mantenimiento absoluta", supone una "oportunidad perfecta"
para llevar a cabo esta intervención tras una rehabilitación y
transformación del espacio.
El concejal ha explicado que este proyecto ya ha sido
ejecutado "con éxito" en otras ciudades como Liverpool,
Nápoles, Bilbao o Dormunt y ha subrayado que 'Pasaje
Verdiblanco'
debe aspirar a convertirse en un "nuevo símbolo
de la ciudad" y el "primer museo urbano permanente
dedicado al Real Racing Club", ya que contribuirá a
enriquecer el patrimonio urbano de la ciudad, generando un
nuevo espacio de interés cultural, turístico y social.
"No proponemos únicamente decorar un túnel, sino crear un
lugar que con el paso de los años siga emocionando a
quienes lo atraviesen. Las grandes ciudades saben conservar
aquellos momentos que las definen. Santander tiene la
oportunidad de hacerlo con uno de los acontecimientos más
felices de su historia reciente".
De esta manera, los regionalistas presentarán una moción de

▶ **Work order**: From the line that contains "felices de su" down to the last line of the material above, copy every line word for word, both ends included.

▶ **Answer for this exercise**:
felices de su historia reciente".
De esta manera, los regionalistas presentarán una moción de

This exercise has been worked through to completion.